> _Task requirements_
Should the word "Ricardo" occur in a line of the records, copy that line.

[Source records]
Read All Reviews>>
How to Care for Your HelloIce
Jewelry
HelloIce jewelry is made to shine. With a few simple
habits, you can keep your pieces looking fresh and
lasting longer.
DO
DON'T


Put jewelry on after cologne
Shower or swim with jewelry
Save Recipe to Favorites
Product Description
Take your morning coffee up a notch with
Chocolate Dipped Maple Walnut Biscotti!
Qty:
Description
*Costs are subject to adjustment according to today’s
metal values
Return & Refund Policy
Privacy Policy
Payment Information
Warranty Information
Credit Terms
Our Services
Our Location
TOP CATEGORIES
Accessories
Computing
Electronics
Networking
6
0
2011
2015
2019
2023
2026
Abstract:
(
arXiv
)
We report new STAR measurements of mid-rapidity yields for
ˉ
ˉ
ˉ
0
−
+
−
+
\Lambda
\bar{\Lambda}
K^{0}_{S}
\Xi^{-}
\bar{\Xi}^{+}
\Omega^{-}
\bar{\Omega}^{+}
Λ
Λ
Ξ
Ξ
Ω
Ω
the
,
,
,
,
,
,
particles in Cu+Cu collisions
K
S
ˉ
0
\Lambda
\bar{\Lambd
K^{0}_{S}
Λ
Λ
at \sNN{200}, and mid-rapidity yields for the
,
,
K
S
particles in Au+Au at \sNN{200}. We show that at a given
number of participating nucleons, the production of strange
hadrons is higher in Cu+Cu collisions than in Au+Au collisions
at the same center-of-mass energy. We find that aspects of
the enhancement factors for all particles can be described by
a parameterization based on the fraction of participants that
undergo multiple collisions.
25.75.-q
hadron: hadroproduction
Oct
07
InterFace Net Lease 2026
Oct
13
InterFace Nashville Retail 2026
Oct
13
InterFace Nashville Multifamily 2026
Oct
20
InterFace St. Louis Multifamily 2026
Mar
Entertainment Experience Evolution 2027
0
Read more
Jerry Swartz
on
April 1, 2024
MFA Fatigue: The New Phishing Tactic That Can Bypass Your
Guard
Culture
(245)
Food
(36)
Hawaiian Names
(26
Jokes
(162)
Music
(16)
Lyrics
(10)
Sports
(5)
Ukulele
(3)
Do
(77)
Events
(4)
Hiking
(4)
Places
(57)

---

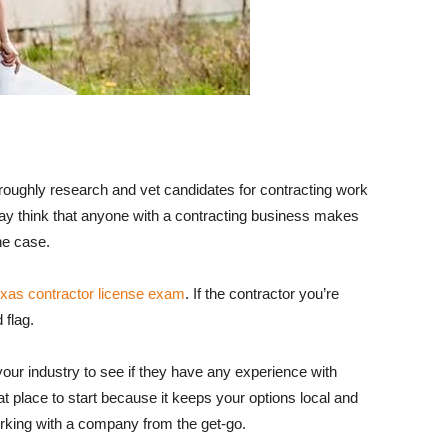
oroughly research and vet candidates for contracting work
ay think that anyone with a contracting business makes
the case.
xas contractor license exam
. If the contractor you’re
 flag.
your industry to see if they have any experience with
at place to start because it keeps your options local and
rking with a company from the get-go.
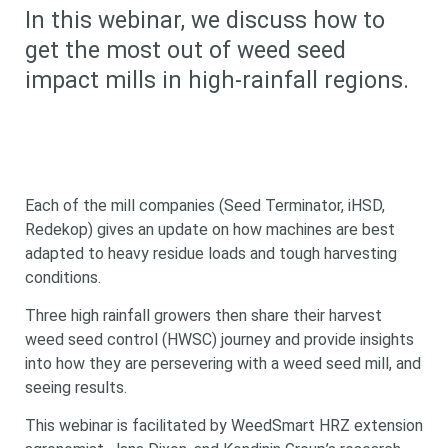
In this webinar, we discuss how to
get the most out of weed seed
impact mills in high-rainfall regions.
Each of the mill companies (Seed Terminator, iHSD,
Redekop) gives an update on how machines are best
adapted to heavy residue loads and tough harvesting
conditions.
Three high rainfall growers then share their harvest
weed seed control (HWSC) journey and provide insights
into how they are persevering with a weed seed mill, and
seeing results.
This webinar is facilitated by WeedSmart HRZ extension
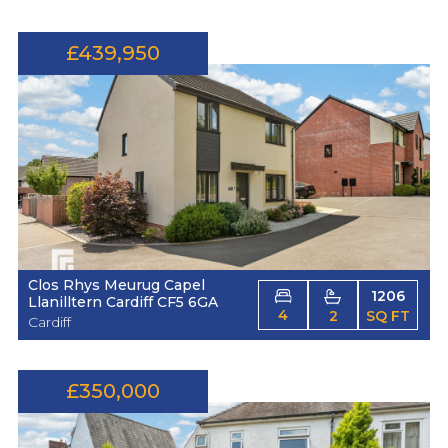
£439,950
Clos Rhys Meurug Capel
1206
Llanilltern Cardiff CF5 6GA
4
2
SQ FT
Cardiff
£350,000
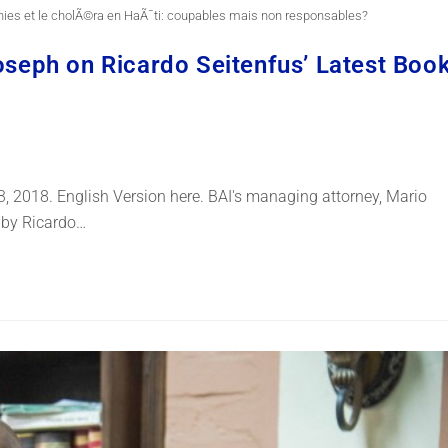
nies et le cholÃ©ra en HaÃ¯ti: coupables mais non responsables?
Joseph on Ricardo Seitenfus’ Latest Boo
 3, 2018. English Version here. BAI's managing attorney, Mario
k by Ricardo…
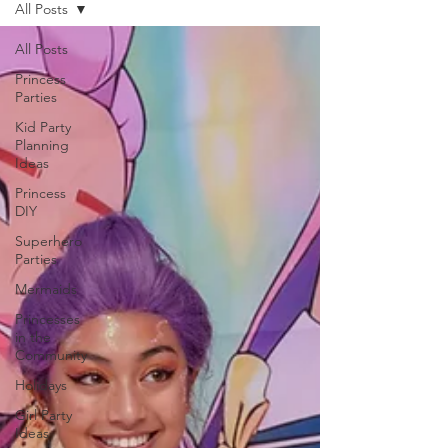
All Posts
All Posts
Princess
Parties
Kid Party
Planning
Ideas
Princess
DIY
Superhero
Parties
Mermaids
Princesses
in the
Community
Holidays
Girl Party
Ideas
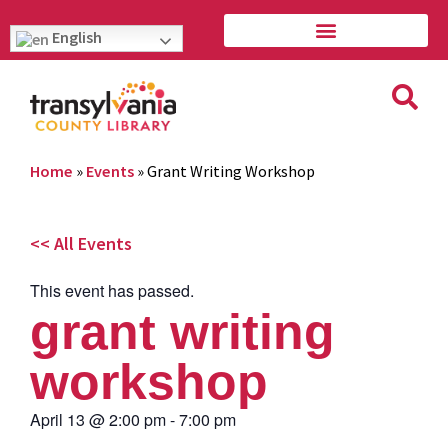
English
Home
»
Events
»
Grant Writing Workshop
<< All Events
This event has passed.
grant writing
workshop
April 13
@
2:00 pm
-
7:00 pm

==

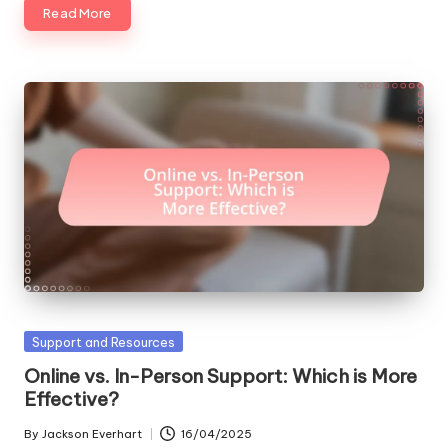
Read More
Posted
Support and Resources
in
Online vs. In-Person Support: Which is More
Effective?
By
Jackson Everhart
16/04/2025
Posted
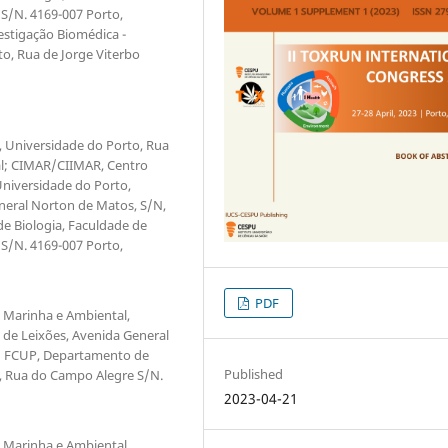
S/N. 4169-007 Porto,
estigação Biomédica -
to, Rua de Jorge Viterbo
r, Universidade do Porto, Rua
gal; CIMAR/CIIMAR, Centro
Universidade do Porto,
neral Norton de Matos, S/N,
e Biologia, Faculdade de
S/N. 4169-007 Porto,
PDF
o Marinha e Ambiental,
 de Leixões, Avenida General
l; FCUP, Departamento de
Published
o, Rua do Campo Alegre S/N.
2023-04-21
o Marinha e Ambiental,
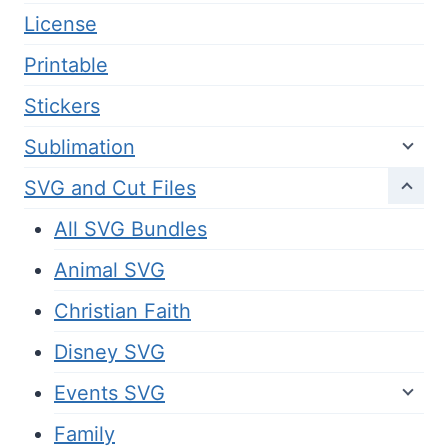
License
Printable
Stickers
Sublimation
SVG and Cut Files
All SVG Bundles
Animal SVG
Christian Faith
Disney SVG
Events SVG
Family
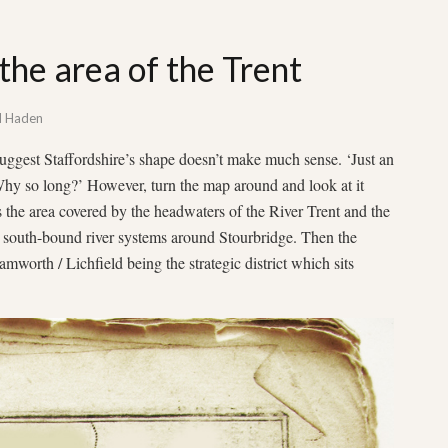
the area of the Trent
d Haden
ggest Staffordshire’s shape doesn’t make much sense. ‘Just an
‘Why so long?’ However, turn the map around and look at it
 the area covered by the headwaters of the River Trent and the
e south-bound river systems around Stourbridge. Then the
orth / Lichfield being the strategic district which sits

> _Response below_
Joseph on Ricardo Seitenfus’ Latest Boo
k by Ricardo…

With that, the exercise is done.